Levi-Strauss died overnight Saturday to Sunday, according to fellow academics at the school of social sciences.

Trained as a philosopher, Levi-Strauss shot to prominence with his 1955 book "Tristes Tropiques" (A World on the Wane), a haunting account of travels and studies in the Amazon basin and one of the 20th century's major works.

He was a leading proponent of structuralism, which sought to uncover the hidden, unconscious or primitive patterns of thought believed to determine the outer reality of human culture and relationships.

Structuralism was also, Levi-Strauss liked to say, "the search for unsuspected harmonies."

He had feted his 100th birthday on November 28, 2008.

French academia and the cultural elite had mobilised to pay homage to Levi-Strauss with a programme of films, lectures and reflection on his contribution to modern thinking.

Among the more striking conclusions of his work was the idea that there is no fundamental difference between the belief systems and myths of so-called "primitive" races and those of modern western societies.

He was the oldest member of France's prestigious Academie of leading intellectual figures, a respected but retiring figure, who had said he no longer felt at home on an overpopulated planet.
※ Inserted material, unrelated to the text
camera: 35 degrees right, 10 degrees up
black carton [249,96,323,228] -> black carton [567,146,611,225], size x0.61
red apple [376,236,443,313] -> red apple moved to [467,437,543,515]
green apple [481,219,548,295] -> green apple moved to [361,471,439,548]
"France has lost one of its most remarkable and renowned intellectuals whose major work will continue to expand the thoughts of those who seek to better understand human societies," Foreign Minister Bernard Kouchner said.

In a 2005 television interview, Levi-Strauss expressed worry about ending his days in "this world that I do not love."
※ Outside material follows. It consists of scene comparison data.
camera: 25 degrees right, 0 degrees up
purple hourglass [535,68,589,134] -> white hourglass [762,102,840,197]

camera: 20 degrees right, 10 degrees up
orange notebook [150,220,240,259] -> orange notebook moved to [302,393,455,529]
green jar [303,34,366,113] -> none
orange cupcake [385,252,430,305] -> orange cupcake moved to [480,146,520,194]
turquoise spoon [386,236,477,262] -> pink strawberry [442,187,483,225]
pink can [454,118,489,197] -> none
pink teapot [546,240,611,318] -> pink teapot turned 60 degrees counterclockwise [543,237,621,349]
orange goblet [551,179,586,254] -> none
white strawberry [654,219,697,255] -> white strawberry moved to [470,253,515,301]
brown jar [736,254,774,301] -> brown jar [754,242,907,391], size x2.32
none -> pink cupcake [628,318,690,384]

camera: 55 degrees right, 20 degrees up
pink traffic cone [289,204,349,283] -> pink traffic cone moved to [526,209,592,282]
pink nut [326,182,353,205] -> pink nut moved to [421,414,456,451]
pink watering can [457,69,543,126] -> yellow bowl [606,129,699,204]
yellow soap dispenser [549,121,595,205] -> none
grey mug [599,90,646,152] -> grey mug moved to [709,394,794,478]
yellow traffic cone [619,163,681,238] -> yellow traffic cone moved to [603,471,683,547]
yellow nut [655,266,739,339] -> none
"What I see are the current devastation, the frightening disappearances of living species, be they plants or animals.

"Because of its current density, the human species is living in a type of internally poisonous regime and I think of the present, of the world in which I am ending my days, as this world that I do not love," he said.

Levi-Strauss was born in Brussels in 1908, the son of French Jewish parents from the German-speaking region of Alsace. He studied philosophy and in 1935 went to Brazil, where he became a professor at the University of Sao Paolo.

He studied the lives of the tribes of the Mato Grosso and the Amazonian rainforest, collecting material for theories on the underlying structures of human relationships and myths shared by various cultures.

Returning to France in 1939 he was conscripted, but after the Nazi invasion he was, as a Jew, forced to flee to the United States, where he taught while awaiting his chance to return home and restart his career.

He was given the chair in social anthropology at the College de France in 1959, where he worked until retirement in 1982.

In 1973, he was the first ethnologist to join the Academie.

"Straddling the worlds of philosophy and science, his work is essential for any attempt to reflect on our society and how it works," said Denis Bertholet, one of Levi-Strauss' biographers.

"He had an ecological approach to the world and to individuals that was ahead of its time."

Levi-Strauss said that in "The Savage Mind", he was not merely studying the thoughts of primitive peoples but the underlying structures of all thought.

"It is not so much the thoughts of savages but the savage thought," he said. "It's a form which is the prerogative of all humanity, which we can find in ourselves but which we prefer to go and seek in exotic societies."

Levi-Strauss was married three times, and had two sons.